Supremes: Fileshare Services Liable

The entertainment industry wins big as the US Supreme Court rules that file-sharing services are liable for copyright infringement for illegal downloading over their networks. “We hold that one who distributes a device with the object of promoting its use to infringe copyright, as shown by clear expression or other affirmative steps taken to foster infringement, is liable for the resulting acts of infringement by third parties.”

Worldwide Box Office Slump

The movie business isn’t just down in the US – the rest of the world is in a box office slump too. “Whether it’s because consumers are distracted by the Internet, DVDs, videogames and ever more sophisticated mobile devices — or something as simple as warm weather, as has been the case in some key European markets — it’s clear that people around the globe are not going to the movies as much as they have in recent years.”

Advertisers Love Those Ads Before The Movie

One of the hottest new categories for advertisers? Movie theatres before the show. “Advertisers like these spots, and have been buying more of them. Movie ads are one more alternative to television spots, which are losing favor as TiVo and other digital video recorders make it easier for viewers to zap them. Last year, ads in United States movie theaters grew 23 percent to $438 million.”

Lord Of The Lawsuits

Lord of the Rings director Peter Jackson is suing the studio that financed the trilogy. “In his lawsuit, Mr. Jackson claimed that New Line committed fraud in its handling of the revenues generated by 2001’s “The Fellowship of the Ring,” and as a result, he was underpaid by millions. The suit does not specify a damage award. But in an interview last week, his lawyers said that, after New Line applied its contract interpretation from “Fellowship” to the other two movies, Mr. Jackson was underpaid by as much as $100 million for the trilogy.”

“Breaking” The News

“Since Jan. 6, when the five-member Rochester-based group Newsbreakers executed its first bust, as it calls them, of a live remote in their hometown, viewers in Boston; New York City; Manchester, N.H.; Columbus, Ohio; and several other cities have seen their local news briefly hijacked by elaborately planned vignettes that are more likely to baffle or alarm reporters than make them curse on the air. “

Why We’re Not Going To The Movies(?)

“Grosses have been dropping for three years now, and, worse, after you adjust for inflation, it becomes clear that attendance is down even further, anywhere from 8 to 10 percent depending on who’s talking. People are simply not going to the multiplex as often as they used to. The question is not only why but whether the trend is reversible or if it’s part of a much larger cultural shift in the way we entertain ourselves.”
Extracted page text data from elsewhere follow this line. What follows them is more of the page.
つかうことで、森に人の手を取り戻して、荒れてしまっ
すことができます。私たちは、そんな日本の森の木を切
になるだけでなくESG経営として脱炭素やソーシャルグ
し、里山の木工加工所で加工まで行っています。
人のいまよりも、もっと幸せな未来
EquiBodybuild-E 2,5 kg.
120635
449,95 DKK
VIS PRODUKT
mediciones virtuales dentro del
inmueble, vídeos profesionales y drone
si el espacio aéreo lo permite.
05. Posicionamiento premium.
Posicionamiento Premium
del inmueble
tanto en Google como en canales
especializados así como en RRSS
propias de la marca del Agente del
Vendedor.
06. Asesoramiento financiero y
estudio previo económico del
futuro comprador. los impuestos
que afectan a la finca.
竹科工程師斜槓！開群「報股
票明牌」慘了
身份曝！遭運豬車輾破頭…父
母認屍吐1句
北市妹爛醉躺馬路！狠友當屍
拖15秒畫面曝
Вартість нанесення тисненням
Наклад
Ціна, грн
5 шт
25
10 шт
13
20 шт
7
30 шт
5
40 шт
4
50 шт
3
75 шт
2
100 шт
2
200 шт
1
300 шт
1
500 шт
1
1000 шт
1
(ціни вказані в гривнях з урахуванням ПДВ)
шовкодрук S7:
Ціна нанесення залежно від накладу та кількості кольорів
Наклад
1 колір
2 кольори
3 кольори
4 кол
Ostrow: Tomlinson Is A Disaster At CPB

Joanne Ostrow is out of patience for the right-wing mudslingers who have been trying to take out public broadcasting for the last decade, and who have recently scored some serious victories thanks to a conservative chairman at the Corporation for Public Broadcasting. “The politicization of public broadcasting is in full flower… The man who is supposed to be the buffer between PBS and Congress has instead become a battering ram. This former head of the Voice of America seems to have confused the role of PBS and NPR with that of the VOA and Radio Free Europe, explicit political mouthpieces.”

The New Hollywood Right

The rules of media-politic have been clear for some time: talk radio belongs to conservatives, Hollywood belongs to liberals. But a new generation of conservative filmmakers is determined to change the equation, and they’ve been joined by an increasingly vocal group of Hollywood stars whose political leanings veered right after 9/11.

If You Can’t Beat ‘Em, Join ‘Em (Finally!)
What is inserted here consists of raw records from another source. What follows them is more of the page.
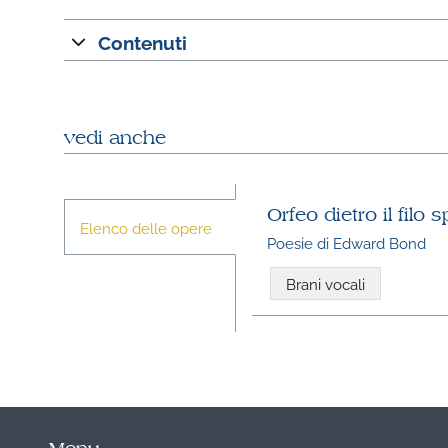
Contenuti
vedi anche
Orfeo dietro il filo
Elenco delle opere
Poesie di Edward Bond
Brani vocali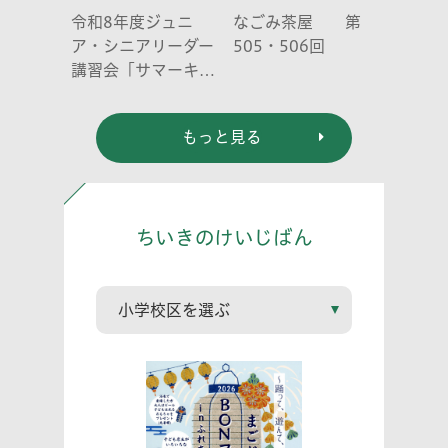
令和8年度ジュニ
なごみ茶屋 第
ア・シニアリーダー
505・506回
講習会「サマーキャ
ンプ」
もっと見る
ちいきのけいじばん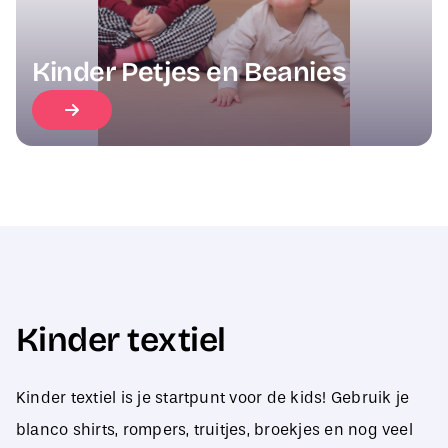
Kinder Petjes en Beanies
Kinder textiel
Kinder textiel is je startpunt voor de kids! Gebruik je
blanco shirts, rompers, truitjes, broekjes en nog veel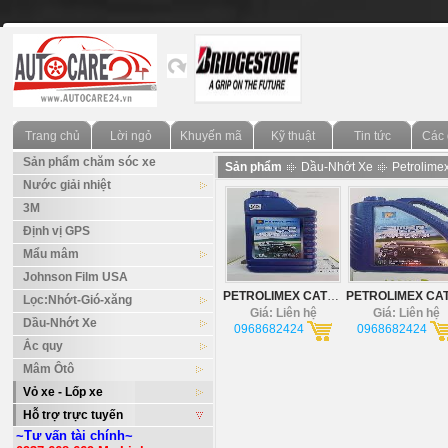
Trang chủ
Lời ngỏ
Khuyến mãi
Kỹ thuật
Tin tức
Các 
Sản phẩm chăm sóc xe
Sản phẩm
Dầu-Nhớt Xe
Petrolime
Nước giải nhiệt
3M
Định vị GPS
Mẩu mâm
Johnson Film USA
PETROLIMEX CATERCI-4 (1L)
Lọc:Nhớt-Gió-xăng
Giá: Liên hệ
Giá: Liên hệ
Dầu-Nhớt Xe
0968682424
0968682424
Ắc quy
Mâm Ôtô
Vỏ xe - Lốp xe
Hỗ trợ trực tuyến
~Tư vấn tài chính~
After years of trying to beat file-sharers into the ground, the music industry appears to be shifting strategies. Rather than focusing on money lost to pirates, the industry is now focusing on creating new revenue streams from new technologies such as peer-to-peer file-trading networks. Of course, this is exactly what many observers had been saying the industry should do from the beginning, but it may be that the years spent fighting online piracy have created a need for music peddlers to find a way for music sales to coexist with the free transfer of concert tapes and unlicensed material.